Шрифт:
Закладка:
Николь отстранилась от окна. Ведь сейчас должен наступить самый счастливый период ее жизни! И она не позволит Донне все снова разрушить.
Поэтому она ответила:
— Думаю, дело в страхе перед родами. Да и оставлять «Дыхание» в руках Люсинды тревожно. Моя компания значит для меня все. Просто не понимаю, как это меня не будет здесь целых шесть недель!
— Но здесь буду я. К тому же Люсинда предана «Дыханию» и не посмеет в твое отсутствие корчить из себя генерального директора.
Николь усмехнулась.
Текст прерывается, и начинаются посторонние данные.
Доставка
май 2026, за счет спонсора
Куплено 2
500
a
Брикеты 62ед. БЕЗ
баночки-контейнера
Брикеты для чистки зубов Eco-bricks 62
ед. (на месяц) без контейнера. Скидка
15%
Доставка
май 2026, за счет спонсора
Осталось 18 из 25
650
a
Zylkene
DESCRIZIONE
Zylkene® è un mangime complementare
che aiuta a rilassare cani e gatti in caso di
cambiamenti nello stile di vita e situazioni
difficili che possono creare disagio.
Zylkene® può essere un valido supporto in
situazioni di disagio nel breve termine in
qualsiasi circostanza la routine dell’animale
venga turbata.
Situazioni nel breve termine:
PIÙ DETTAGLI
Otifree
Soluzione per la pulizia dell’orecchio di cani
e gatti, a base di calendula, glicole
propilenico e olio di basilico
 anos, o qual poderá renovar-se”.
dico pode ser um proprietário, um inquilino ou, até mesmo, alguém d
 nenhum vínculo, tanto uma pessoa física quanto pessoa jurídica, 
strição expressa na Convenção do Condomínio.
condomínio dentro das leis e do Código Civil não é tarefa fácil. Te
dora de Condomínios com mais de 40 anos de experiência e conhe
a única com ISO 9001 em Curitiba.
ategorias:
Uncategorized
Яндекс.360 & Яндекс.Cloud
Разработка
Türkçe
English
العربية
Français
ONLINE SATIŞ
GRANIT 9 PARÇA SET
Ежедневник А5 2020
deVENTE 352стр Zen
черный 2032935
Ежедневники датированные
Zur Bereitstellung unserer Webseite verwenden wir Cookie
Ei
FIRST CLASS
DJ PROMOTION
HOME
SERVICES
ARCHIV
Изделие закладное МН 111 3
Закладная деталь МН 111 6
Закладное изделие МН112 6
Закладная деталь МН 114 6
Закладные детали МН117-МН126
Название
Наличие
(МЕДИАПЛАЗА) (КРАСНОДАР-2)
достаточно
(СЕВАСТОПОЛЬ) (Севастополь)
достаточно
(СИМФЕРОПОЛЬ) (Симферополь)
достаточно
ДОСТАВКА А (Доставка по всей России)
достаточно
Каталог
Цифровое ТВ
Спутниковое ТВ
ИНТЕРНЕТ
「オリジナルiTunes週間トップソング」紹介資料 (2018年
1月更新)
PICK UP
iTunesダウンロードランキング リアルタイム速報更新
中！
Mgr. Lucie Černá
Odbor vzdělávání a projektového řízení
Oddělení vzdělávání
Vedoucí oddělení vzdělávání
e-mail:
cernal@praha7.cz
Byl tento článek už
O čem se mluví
Выведя «Дыхание» на рынок, она договорилась с партнерами, что останется главой компании, невзирая ни на какие обстоятельства. Люсинда возражала, но оказалась в меньшинстве. И вот теперь хотя бы на эти несколько недель наконец получит то, чего так хотела.
После декретного отпуска нужно повысить Тессу и, возможно, назначить ее вице-президентом.
— Видела бы ты Люсинду на совещаниях, — сказала Николь. — Впрочем, ничего страшного, ты права. Все будет в порядке.
Тесса засмеялась.
— Сумеешь провести встречу?
— Конечно.
В конце концов, она же генеральный директор. Она вывела компанию на рынок, когда ей было всего двадцать восемь. Неужели ее так просто можно лишить силы? Прошлое в прошлом. Это всего лишь письмо. Теперь слова не способны причинить ей боль.
— Тесса, со мной все в порядке. Я проведу встречу, точно.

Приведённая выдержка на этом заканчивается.